Harvey's autobiographical tales often appeared to have very little in the way of subject matter, but the art is in the telling; and somehow these stories just had to be comics, even if truthfully they were barely ever more than illustrated prose. As raw text, the emphasis would be all wrong, but with an artist underscoring each seemingly unremarkable scene of Harvey trudging on through his life, somehow the pace is exactly right. Harvey's stories often felt oddly profound in their zooming in on some seemingly inconsequential event as though it were of cosmic import. My favourite example remains Stetson Shoes, drawn by Gary Dumm and also from that third issue, an account of Harvey buying a pair of shoes from a second-hand store. It's sheer simplicity, the satisfaction communicated as our man finds that the shoes fit and are a good price, is a thing of beauty, despite how absurd that may well sound.

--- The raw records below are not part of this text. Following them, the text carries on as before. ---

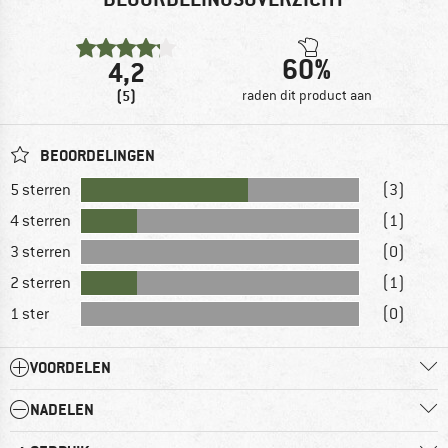
60%
4,2
(5)
raden dit product aan
BEOORDELINGEN
5 sterren
(3)
4 sterren
(1)
3 sterren
(0)
2 sterren
(1)
1 ster
(0)
VOORDELEN
NADELEN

Harvey Pekar saw value in the most unlikely places, with no subject so trivial as to be undeserving of attention, and his rambling, doubtless indulgent strips probably need to be read to be truly appreciated. There is no angle to his writing. He offers no zen parables on the minutiae of modern life, and there is none of the ruined melodrama of Bukowski. He wrote about the pleasure of finding a cheap pair of well-made shoes when they were most needed simply because it was a small but significant moment that would be lost in almost any other narrative context; and his work endures because it's honest, and because most of us inhabit the same world.

On more than one occasion I've seen the Pekar name employed as a yardstick by which to beat at the supposed inherent tedium of narrative realism, but the argument has not thus far ever been much less than moronic. Endless retellings of Superman are the art form at its most elevated, so it is claimed, but to reflect on daily existence, to experience wonder at the purchase of a pair of shoes shows a lack of imagination; and so imagination is presumably easily identified because it wears a cape, flies in a spaceship, or delivers snappy Samuel L. Jackson style one-liners just like on the telly; as opposed to an ability to take pleasure in whatever is there in front of your eyes. It's the cretinous Doctor Who obsessive swearing he would rather gouge out his own eyeballs than sit through a Mike Leigh film, because real life is boring, yeah? It's the fundamentalist Christian stood before the Grand Canyon, entirely unable to appreciate it as it is, or to articulate any sense of wonder that doesn't invoke his or her belief system. It's the child who screams and refuses to eat any more green beans and yet still has room for a bright turquoise bubble-gum flavour ice cream cone. It's terminal adolescence offered as a statement, because it's either that or accept it as a failing. If a person is unable to engage with either a Harvey Pekar story, or at least a story of its type, then I feel genuinely sorry for them, and for their inability to deal with our world without first spooning on the sugar.

In 1991, I had the big idea of writing to Harvey Pekar and offering my services as a cartoonist. I sent him photocopies of my work, and crossed my fingers, prematurely excited at the thought of illustrating the prose of someone who had been such an inspiration. Of course, I knew it probably wouldn't happen, but when I received a handwritten postcard from Harvey himself it still felt like an occasion for celebration, regardless of the fact that he had effectively told me thanks but no thanks; specifically:

Dear Lawrence,
Right now I'm set as far as artists are concerned, because my next two projects are being entirely done by Frank Stack (a 200 page graphic album) and Joe Zabel and Gary Dumm (a 32 page comic). I appreciate your interest in my work however, and think the stuff you sent me, the writing as well as drawing, is good.
Sincerely - Harvey Pekar

Like so many of Harvey's stories, this one doesn't so much have either an end or a conclusion as a point at which it simply draws to a halt. I no longer produce comic strips, although I do write, and Harvey passed on at the age of seventy back in 2010. I still get a tremendous thrill when I read the postcard, and think of that guy in Cleveland, Ohio going through my stack of photocopied comic strips. It seems a small yet wonderful thing.